Les crédits à l’équipement sont en forte hausse, mais la construction stagne avec des prix toujours élevés

Pour la première fois depuis le second trimestre 2020, le coût moyen du crédit immobilier pour les particuliers dépasse le seuil des 2 % pour s’établir à 2,14 %. Pour les entreprises, la hausse est encore plus importante avec un taux moyen qui s’établit à 2,56 %, contre 1,81 % il y a un an. Il faut remonter au second semestre 2017 pour observer un taux similaire. Par anticipation de la hausse des taux d’intérêt qui réduira le volume des investissements, les montants des crédits immobiliers octroyés aux ménages (10,3 milliards de F.CFP) et aux entreprises (2,7 milliards de F.CFP) au cours du premier trimestre sont supérieurs respectivement d’un quart et de moitié par rapport à l’année précédente.

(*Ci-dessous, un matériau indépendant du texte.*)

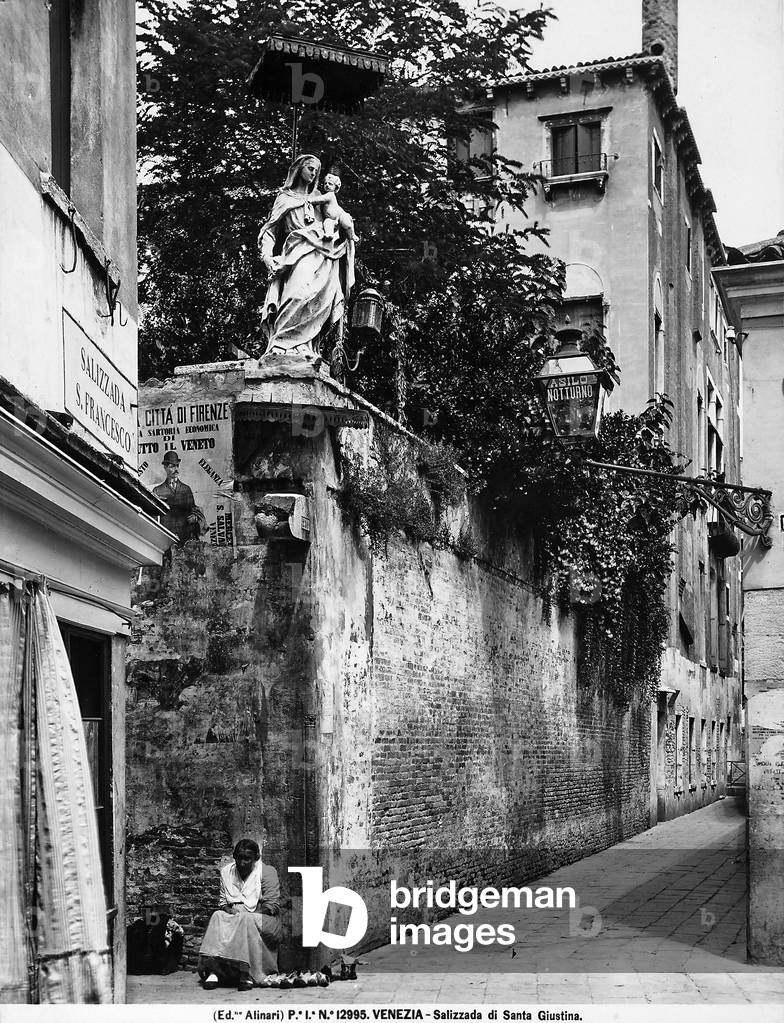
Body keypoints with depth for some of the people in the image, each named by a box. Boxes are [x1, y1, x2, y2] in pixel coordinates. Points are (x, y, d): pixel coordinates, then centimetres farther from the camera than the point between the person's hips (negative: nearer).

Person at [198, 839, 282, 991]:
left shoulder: (267, 872, 0)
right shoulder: (226, 872, 14)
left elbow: (272, 905, -7)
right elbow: (222, 901, 14)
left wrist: (246, 915, -18)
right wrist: (229, 910, -11)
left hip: (261, 918, -3)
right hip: (233, 916, 3)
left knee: (245, 921, -36)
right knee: (217, 917, -28)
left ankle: (245, 973, -42)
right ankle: (212, 968, -41)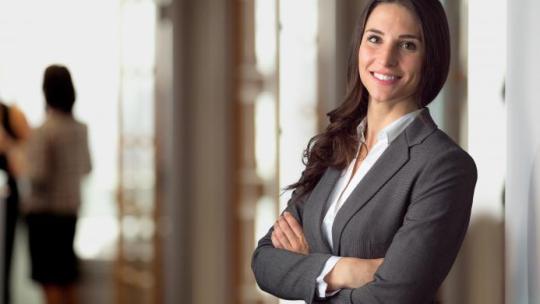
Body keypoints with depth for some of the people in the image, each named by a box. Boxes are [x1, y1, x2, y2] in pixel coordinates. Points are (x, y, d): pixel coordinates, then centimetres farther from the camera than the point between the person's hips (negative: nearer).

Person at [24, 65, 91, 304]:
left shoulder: (42, 131, -17)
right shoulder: (81, 129, 2)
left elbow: (37, 176, -19)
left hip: (44, 212, -6)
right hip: (71, 208, 6)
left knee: (50, 281, -1)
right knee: (67, 280, 15)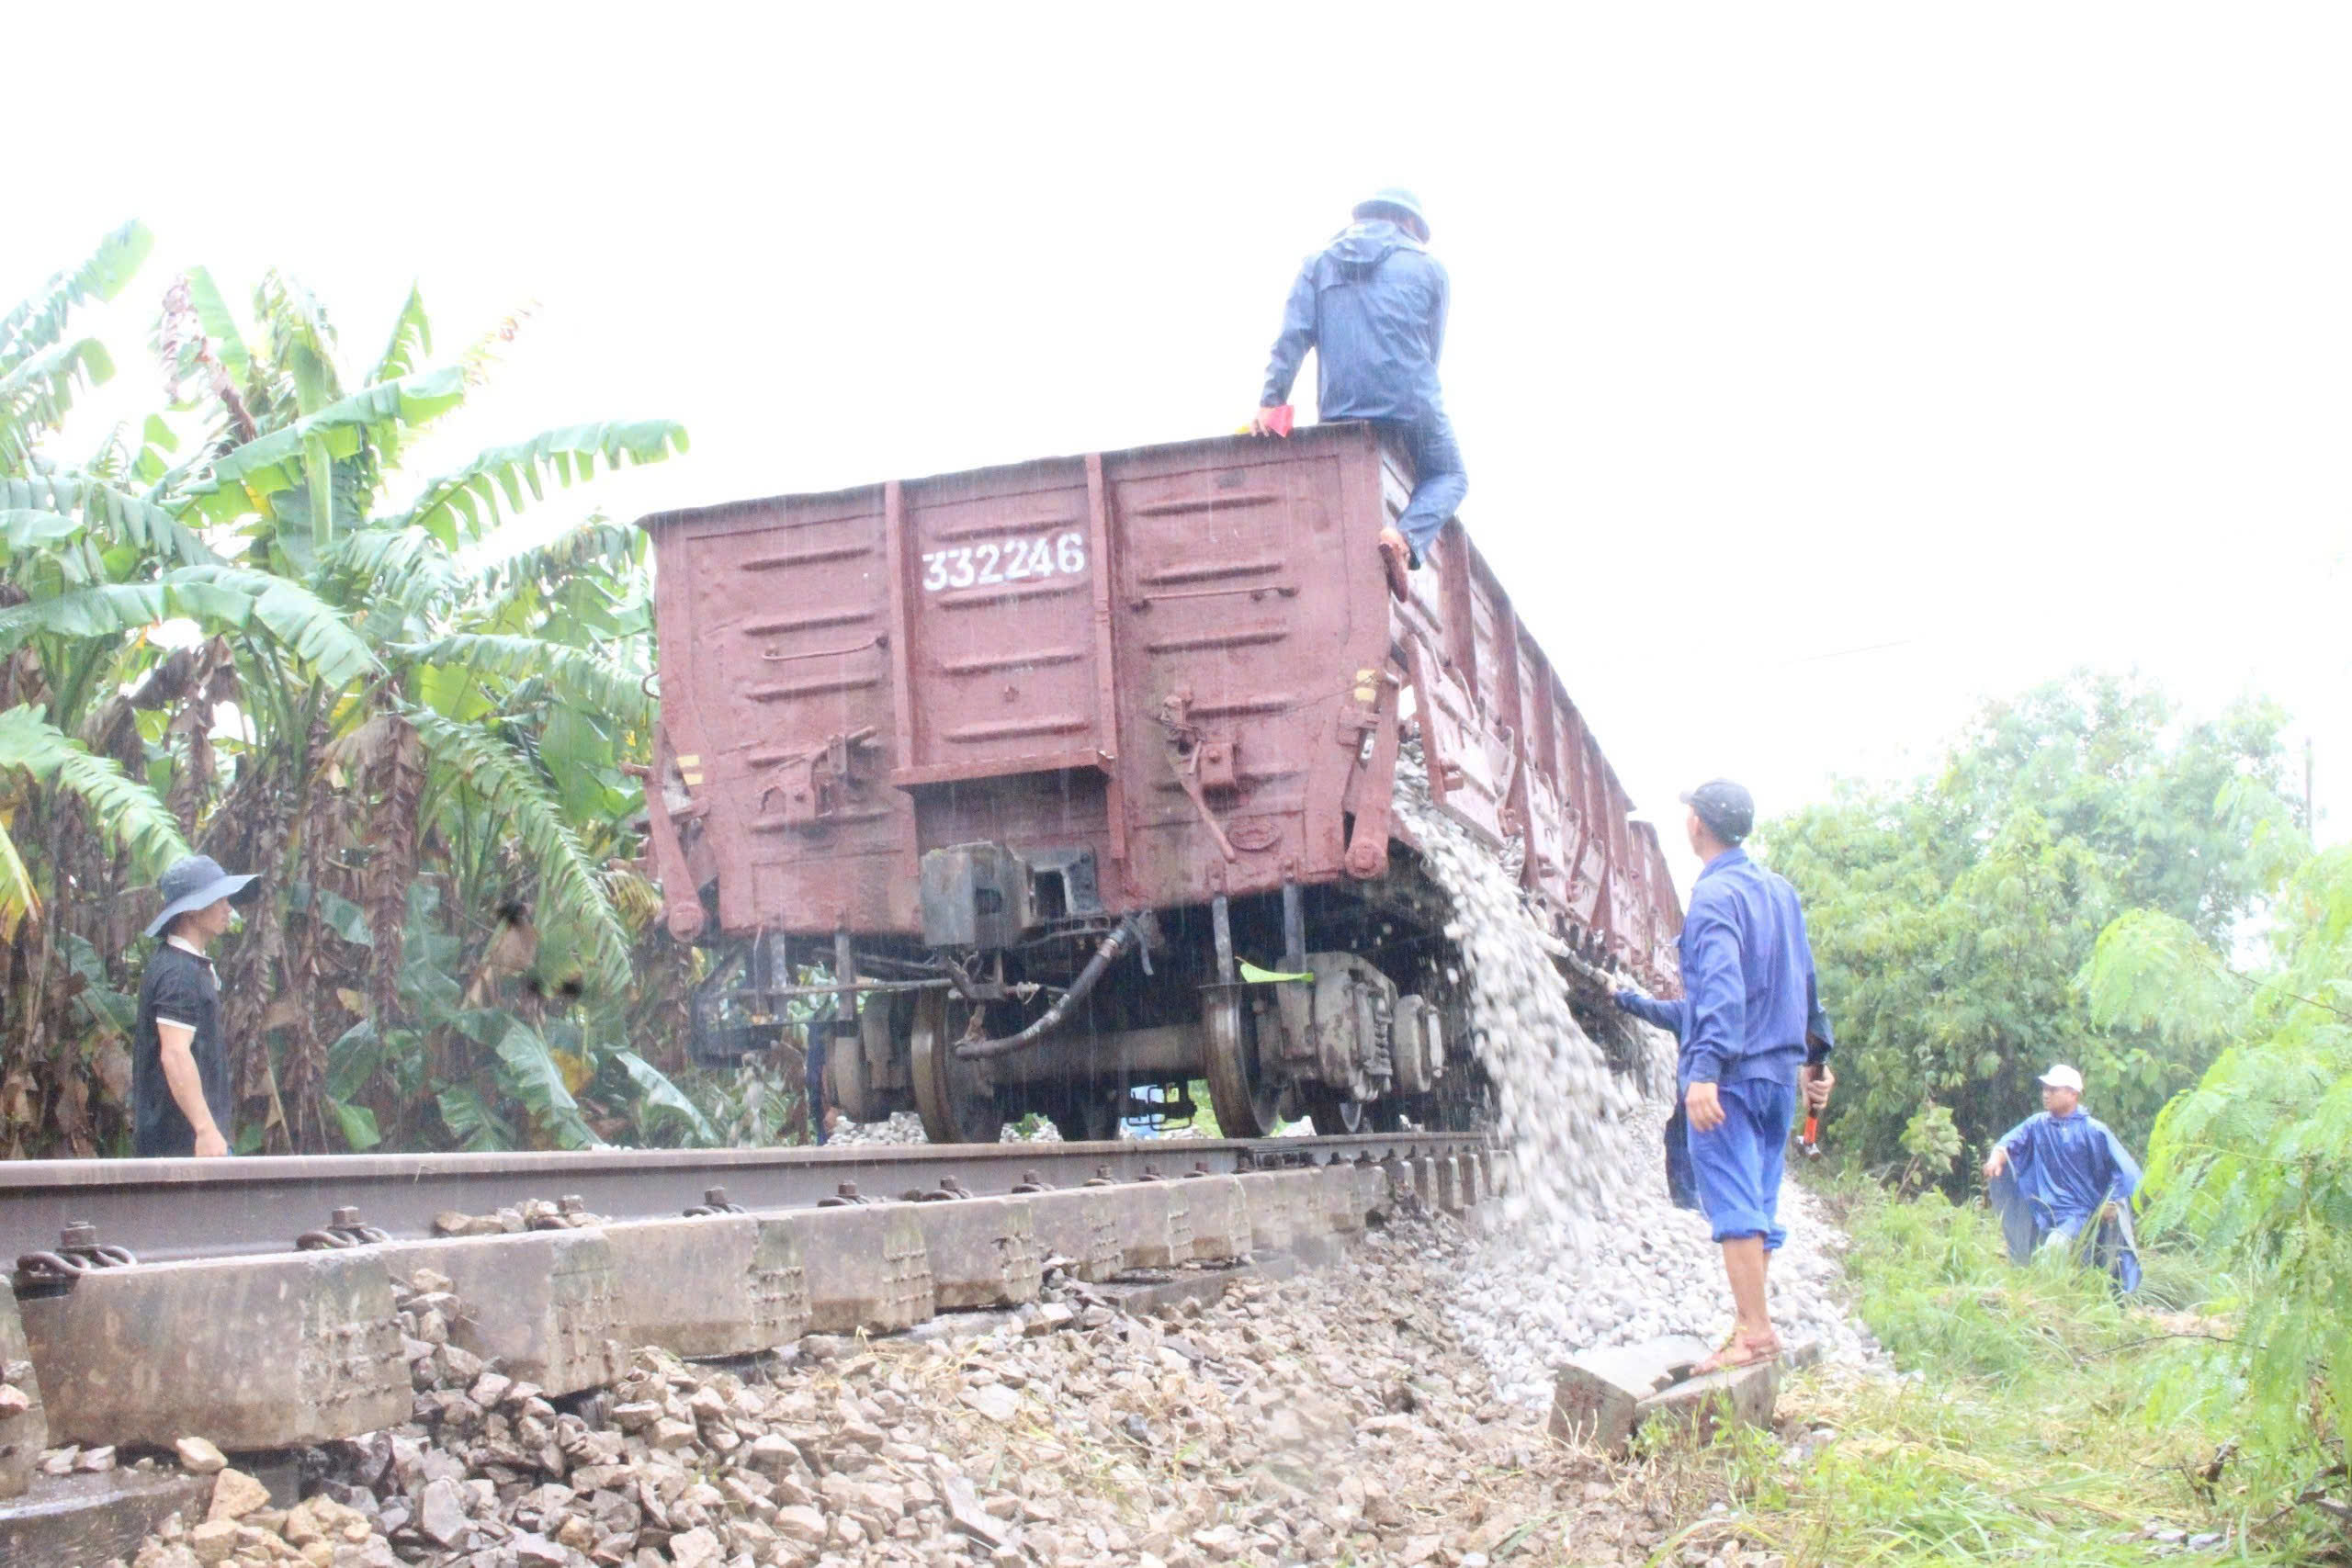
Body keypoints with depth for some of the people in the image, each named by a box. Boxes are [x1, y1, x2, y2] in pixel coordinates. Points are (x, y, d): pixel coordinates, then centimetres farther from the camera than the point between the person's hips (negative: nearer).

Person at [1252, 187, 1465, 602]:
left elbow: (1292, 337, 1)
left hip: (1341, 409, 3)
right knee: (1448, 477, 18)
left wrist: (1271, 402, -4)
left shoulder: (1319, 264, 13)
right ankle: (1406, 537, -12)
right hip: (1412, 404, -2)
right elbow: (1432, 350, 11)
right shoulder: (1427, 267, 9)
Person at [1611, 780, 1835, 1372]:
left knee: (1733, 1203, -8)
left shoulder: (1714, 893, -11)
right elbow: (1805, 982, 20)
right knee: (1759, 1204, 11)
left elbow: (1721, 986, -22)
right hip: (1780, 1072, 8)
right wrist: (1816, 1056, 28)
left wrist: (1705, 1070, -29)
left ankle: (1755, 1331, -11)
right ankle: (1751, 1320, 14)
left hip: (1728, 1077, -8)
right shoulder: (1781, 891, 14)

Pour les crédits à l’équipement aux entreprises, le montant est multiplié par 3 et s’établit à 13,1 milliards de F.CFP. À l’inverse, les investissements du Pays sont plus que divisés par 2 au mois de mars 2023 par rapport à mars 2022. Cette forte hausse des crédits en valeur ne se retrouvera pas nécessairement dans les volumes investissements, car l’inflation touche aussi les produits de ces secteurs (industries, biens d’équipement, construction). Ainsi, au cours du premier tri mestre, les importations des biens d’équipement sont en retrait de 2 % en volume et de 3 % en valeur. Si les investissements des entreprises sont majoritairement des machines, ceux des ménages et des administrations sont principalement en bâtiment et travaux publics (BTP). Avec un chiffre d’affaires en hausse de 8 % sur le premier trimestre et des emplois salariés en ETP qui progressent de 2 %, l’activité dans le secteur de la construction résiste à la forte hausse des prix (+ 13 %) qui l’impacte depuis un an. Cette forte hausse des prix freine le développement en volume du secteur, mais les prévisions d’activité sont relativement bonnes comme en témoigne la hausse en volume des biens intermédiaires (+ 13 %) sur ce premier trimestre malgré le prix des intrants importés qui continue de progresser. Ainsi, le prix unitaire du ciment importé augmente de 30 % par rapport à 2022 et de 50 % par rapport à 2019. Autres intrants de la construction, le prix des barres de fer ou en acier progresse de 5 %, alors que celui du bois se contracte de 3 % par rapport au premier trimestre 2022. Au global, les volumes importés des biens intermédiaires s’accroissent de 13 % en lien avec l’activité dynamique du premier trimestre.